[I]mmigration regulation of this sort has been a part of our laws for more than a century, and is based on legal theories that predate the founding of the republic.
The administration’s policy shifts the guidelines slightly, but remains well within the historical mainstream. Our theory of immigration law has not changed; our ideas about work and the welfare state have.
From the beginning of America’s colonial period, the colonies’ governments were concerned about the arrival of immigrants from Europe who were not able to support themselves. While the colonies craved immigrants, they knew the people they needed were those who would build the new societies being created on these shores.
This was contrary to the will of the British Crown, which saw America as a convenient dumping ground for the poor, the criminal, and anyone else seen by high society as a problem. …

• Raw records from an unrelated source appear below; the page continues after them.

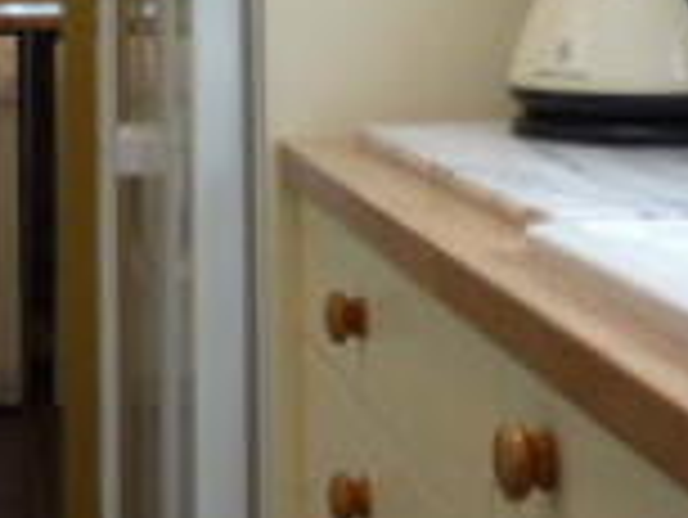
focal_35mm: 95
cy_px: -268
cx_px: 2
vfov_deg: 14.5
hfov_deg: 20.0
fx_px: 1890
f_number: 3.3
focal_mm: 4.1
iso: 200
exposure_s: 1/30
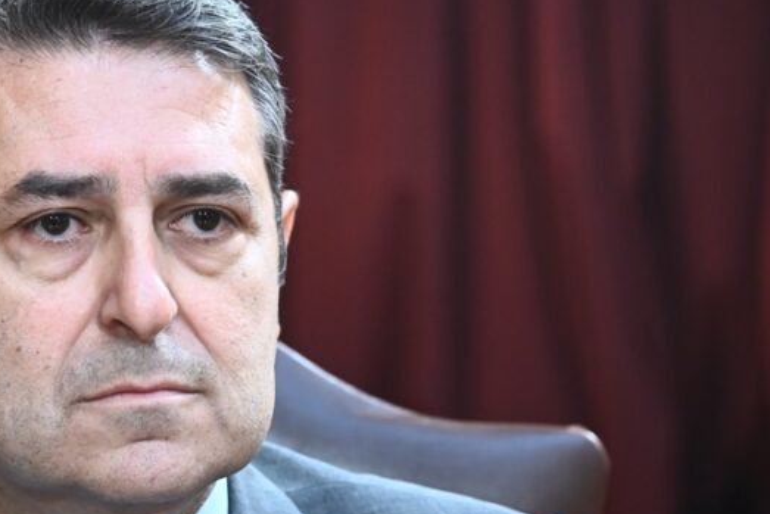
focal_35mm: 235
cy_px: 331
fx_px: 5027
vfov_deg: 5.8
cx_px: 158
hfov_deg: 8.7
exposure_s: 1/200
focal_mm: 120
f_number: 4.5
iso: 3600
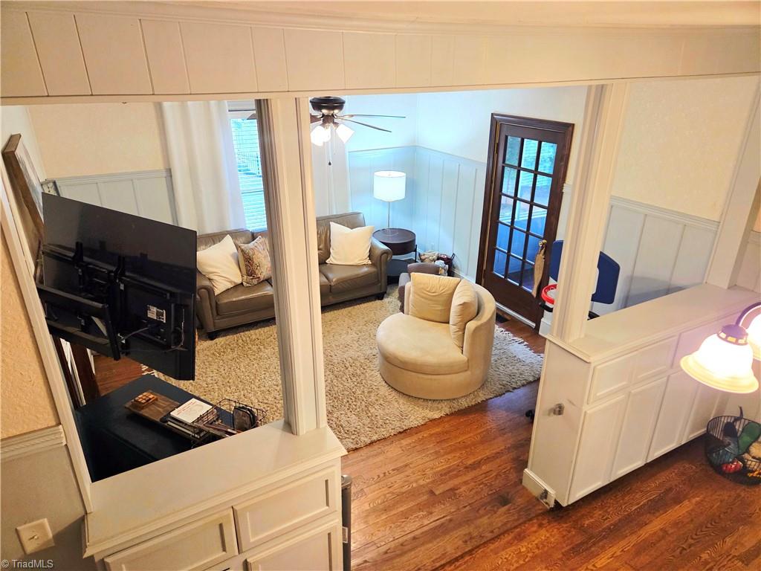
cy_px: 286
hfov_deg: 73.9
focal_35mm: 23
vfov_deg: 58.9
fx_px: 506
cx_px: 380
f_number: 1.8
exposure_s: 1/120
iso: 500
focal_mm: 5.4
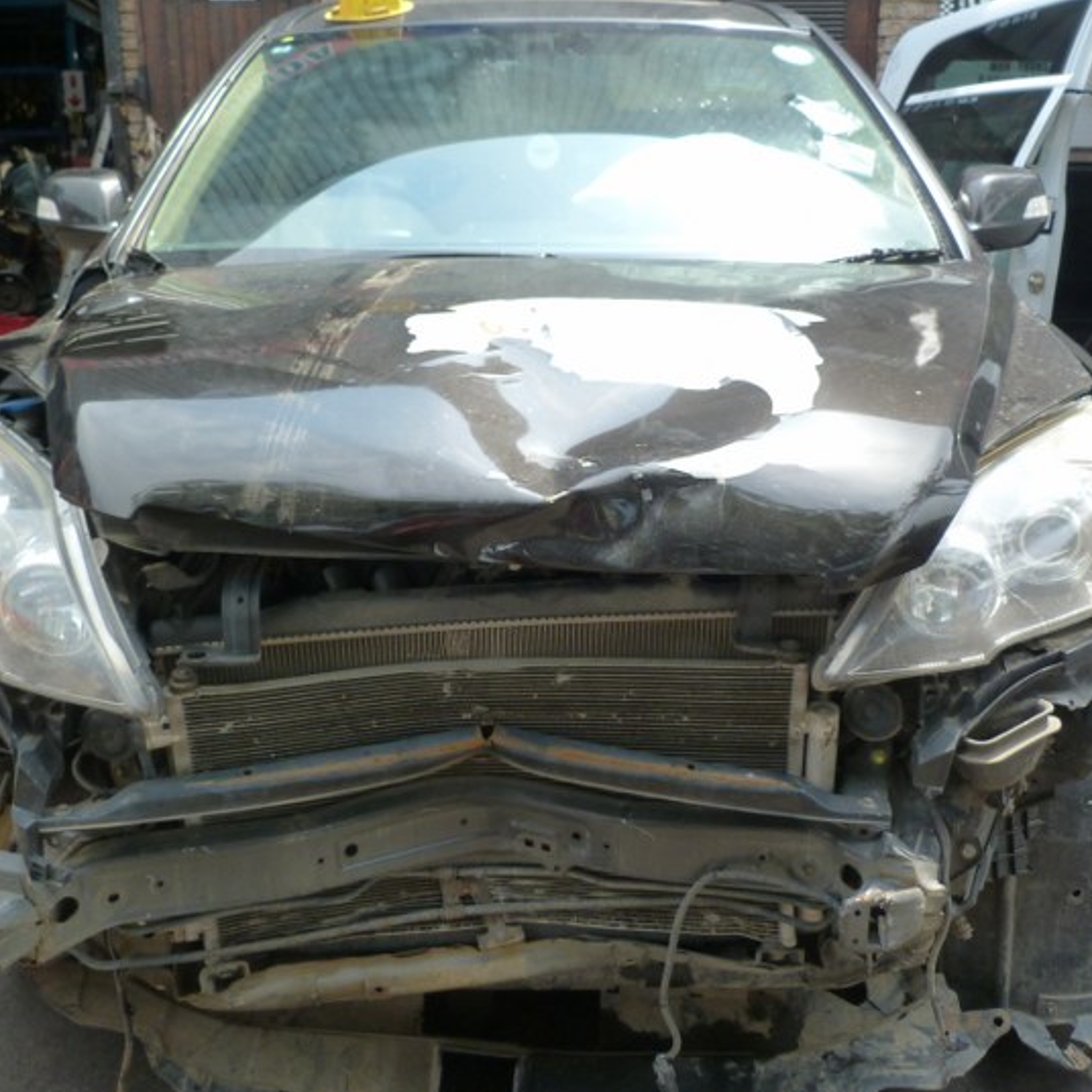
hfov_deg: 49.7
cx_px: 522
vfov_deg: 49.7
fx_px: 1178
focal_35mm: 33
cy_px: 495
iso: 125
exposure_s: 1/160
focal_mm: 4.5
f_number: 4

… Immigrants come to America looking to work. Supporters of immigration often say—correctly—that legal immigrants to the United States are less likely to commit crimes and more likely to have jobs compared to the average American. The proposed regulations would not change this. Economic migrants who are capable of supporting themselves should be welcomed, the same as they were before.
The American system of encouraging work is objectively good. Industry is virtuous for its own sake, and all people should consider it ideal that those who can support themselves should. Most immigrants will agree with this point. They don’t come here to get benefits, they come here to make a better life through hard work. That was true before and remains true today.